■ WHAT THIS EXERCISE ASKS:
1. According to the article on the pictilisib trial, where were the results reported?
2. Using the article on the pictilisib trial, explain why the combination of pictilisib and fulvestrant is said to help only a subgroup of patients.
3. Repeat the part of the article on the pictilisib trial starting with "Findings from a" and going on through "receptor–positive breast cancer.".

■ PROVIDED TEXT:
++++++
Findings from a phase II trial show that combining the experimental PI3 kinase inhibitor pictilisib with fulvestrant improves progression-free survival and may help overcome resistance to aromatase inhibitors in a subgroup of patients with advanced estrogen receptor–positive and progesterone receptor–positive breast cancer.

Adding the experimental PI3K inhibitor pictilisib (Genentech) to the anti-estrogen fulvestrant (Faslodex; AstraZeneca) did not significantly delay progression of estrogen receptor (ER)–positive advanced breast cancers that were resistant to aromatase inhibitors. However, the combination unexpectedly doubled progression-free survival (PFS) in a subgroup of women whose tumors were both ER-positive and progesterone receptor (PR)–positive, researchers reported December 10 at the San Antonio Breast Cancer Symposium in Texas.

“The PI3 kinase pathway has been the focus of a great deal of attention over the past 10 years, particularly in ER-positive breast cancer,” said the study's co-investigator Eric Winer, MD, director of the Breast Oncology Program at Dana-Farber Cancer Institute in Boston, MA.
++++++
■ DATA EXTRACTS:
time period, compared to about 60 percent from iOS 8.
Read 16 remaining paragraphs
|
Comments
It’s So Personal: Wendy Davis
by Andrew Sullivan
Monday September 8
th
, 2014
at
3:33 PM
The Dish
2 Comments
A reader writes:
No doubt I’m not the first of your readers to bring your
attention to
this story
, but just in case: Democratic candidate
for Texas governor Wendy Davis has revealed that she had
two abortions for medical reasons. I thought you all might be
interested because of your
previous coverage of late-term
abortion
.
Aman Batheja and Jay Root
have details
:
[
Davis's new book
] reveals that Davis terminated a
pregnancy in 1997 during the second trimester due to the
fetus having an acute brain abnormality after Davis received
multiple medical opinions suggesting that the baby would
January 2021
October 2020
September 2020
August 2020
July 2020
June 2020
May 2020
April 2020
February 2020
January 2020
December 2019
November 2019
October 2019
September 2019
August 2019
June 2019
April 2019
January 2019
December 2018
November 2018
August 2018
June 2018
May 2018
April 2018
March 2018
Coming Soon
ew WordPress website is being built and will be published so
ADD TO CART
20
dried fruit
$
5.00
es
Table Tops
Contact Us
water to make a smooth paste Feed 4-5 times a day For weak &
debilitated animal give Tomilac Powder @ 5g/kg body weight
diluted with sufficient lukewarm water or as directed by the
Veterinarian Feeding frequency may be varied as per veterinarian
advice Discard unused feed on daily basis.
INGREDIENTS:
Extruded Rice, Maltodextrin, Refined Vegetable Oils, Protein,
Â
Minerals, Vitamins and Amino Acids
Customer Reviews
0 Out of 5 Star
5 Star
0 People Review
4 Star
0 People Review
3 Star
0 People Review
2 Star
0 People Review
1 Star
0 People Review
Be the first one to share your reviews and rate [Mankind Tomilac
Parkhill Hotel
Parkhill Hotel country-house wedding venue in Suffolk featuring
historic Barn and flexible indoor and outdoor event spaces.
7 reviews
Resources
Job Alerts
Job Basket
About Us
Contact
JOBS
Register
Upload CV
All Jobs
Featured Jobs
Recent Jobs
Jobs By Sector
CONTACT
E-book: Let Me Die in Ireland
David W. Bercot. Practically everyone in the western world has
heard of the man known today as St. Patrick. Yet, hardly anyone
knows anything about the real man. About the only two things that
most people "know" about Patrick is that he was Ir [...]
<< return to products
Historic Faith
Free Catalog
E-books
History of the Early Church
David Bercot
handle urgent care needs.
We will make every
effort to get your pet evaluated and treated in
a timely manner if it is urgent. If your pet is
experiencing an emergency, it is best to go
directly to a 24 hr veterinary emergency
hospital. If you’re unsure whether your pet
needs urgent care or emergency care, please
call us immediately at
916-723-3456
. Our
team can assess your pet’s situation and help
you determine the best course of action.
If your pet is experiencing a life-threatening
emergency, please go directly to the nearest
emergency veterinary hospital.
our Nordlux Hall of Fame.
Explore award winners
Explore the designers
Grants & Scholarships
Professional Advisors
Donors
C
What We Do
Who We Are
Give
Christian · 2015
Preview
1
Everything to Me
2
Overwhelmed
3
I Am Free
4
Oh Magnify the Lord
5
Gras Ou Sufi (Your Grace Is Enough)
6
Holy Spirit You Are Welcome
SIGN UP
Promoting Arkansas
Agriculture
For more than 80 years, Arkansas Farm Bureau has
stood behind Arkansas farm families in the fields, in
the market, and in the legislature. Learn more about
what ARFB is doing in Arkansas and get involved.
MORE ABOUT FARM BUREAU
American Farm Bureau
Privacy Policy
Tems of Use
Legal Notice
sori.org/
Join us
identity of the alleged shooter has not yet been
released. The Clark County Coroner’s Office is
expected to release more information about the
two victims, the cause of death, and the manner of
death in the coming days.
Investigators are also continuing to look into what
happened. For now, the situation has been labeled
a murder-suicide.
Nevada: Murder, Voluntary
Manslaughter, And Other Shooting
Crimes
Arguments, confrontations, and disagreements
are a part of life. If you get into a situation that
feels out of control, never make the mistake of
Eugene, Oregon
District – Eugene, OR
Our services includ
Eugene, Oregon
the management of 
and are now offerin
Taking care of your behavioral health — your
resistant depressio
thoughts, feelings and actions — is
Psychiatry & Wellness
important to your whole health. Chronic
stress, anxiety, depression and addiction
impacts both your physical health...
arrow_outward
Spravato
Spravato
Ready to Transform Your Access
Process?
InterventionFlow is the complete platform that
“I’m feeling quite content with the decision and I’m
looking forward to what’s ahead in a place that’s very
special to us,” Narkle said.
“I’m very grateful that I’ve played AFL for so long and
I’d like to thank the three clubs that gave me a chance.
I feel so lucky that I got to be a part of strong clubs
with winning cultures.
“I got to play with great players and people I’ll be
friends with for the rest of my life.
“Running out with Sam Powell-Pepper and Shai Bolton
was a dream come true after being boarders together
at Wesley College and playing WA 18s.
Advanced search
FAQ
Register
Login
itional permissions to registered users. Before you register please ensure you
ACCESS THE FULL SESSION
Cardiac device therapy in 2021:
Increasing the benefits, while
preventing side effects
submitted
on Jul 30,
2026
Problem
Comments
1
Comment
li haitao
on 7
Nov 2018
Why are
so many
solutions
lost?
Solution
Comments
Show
++++++
■ WRITTEN ANSWERS:
1. At the San Antonio Breast Cancer Symposium in Texas.

2. Adding pictilisib to fulvestrant did not significantly delay progression of ER-positive advanced breast cancers that were resistant to aromatase inhibitors. However, the combination doubled progression-free survival in women whose tumors were both ER-positive and PR-positive.

3.
Findings from a phase II trial show that combining the experimental PI3 kinase inhibitor pictilisib with fulvestrant improves progression-free survival and may help overcome resistance to aromatase inhibitors in a subgroup of patients with advanced estrogen receptor–positive and progesterone receptor–positive breast cancer.